After cesarean section, the most common complications for the mother are:
- Heavy blood loss.
- A blood clot in the legs or lungs.
- Nausea, vomiting, and severe headache after the delivery (related to anesthesia and the abdominal procedure).
- Bowel problems, such as constipation or when the intestines stop moving waste material normally (ileus).
- Injury to another organ (such as the bladder). This can occur during surgery.
- Maternal death (very rare). About 2 in 100,000 cesareans result in maternal death.
Cesarean risks for the infant include:
- Injury during the delivery.
- Need for special care in the neonatal intensive care unit (NICU).
- Immature lungs and breathing problems, if the due date has been miscalculated or the infant is delivered before 39 weeks of gestation.
While most women recover from both cesarean and vaginal births without complications, it takes more time and special care to heal from cesarean section, which is a major surgery. Women who have a cesarean section without complications spend about 3 days in the hospital, compared with about 2 days for women who deliver vaginally. Full recovery after a cesarean delivery takes 4 to 6 weeks. Full recovery after a vaginal delivery takes about 1 to 2 weeks.

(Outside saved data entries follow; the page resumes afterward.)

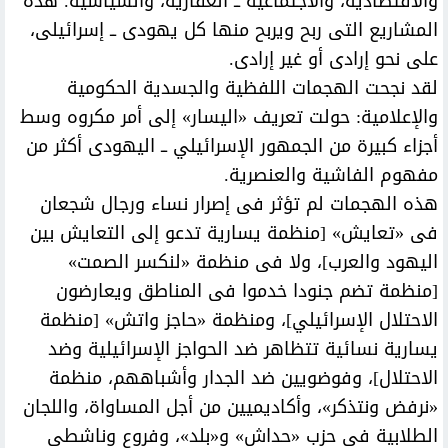
والاقتصادية، والاجتماعية ــ العقارية، والسياسية. هذه
المشاريع التى ربح ويربح منها كل يهودى ــ إسرائيلى،
على نحو إرادى أو غير إرادى.
لقد نجحت الهجمات اللفظية والجسدية الحكومية
والإعلامية: حولت تعريف «اليسار» إلى أمر مكروه وسط
أجزاء كبيرة من الجمهور الإسرائيلي ــ اليهودى أكثر من
مفهوم الفاشية والعنصرية.
هذه الهجمات لم تؤثر فى إصرار نساء ورجال شجعان
فى «تعايش» [منظمة يسارية تدعو إلى التعايش بين
اليهود والعرب]، ولا فى منظمة «لنكسر الصمت»
[منظمة تضم جنودا خدموا فى المناطق ويعارضون
الاحتلال الإسرائيلي]، ومنظمة «حاجز واتش» [منظمة
يسارية نسائية تتظاهر ضد الحواجز الإسرائيلية وضد
الاحتلال]، وفوضويين ضد الجدار وأشباههم، منظمة
«نرفض ونتذكر»، وأكاديميين من أجل المساواة، واللجان
الطلابية فى حزب «حداش» و«بلد»، وفروع وناشطى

Long-term risks of cesarean section
Women who have a uterine cesarean scar have slightly higher long-term risks. These risks, which increase with each additional cesarean delivery, include:
- Breaking open of the incision scar during a later pregnancy or labor (uterine rupture). For more information, see the topic Vaginal Birth After Cesarean (VBAC).
- Placenta previa, the growth of the placenta low in the uterus, blocking the cervix.
- Placenta accreta, placenta increta, placenta percreta (least to most severe). These problems occur when the placenta grows deeper into the uterine wall than normal, which can lead to severe bleeding after childbirth, and sometimes may require a hysterectomy.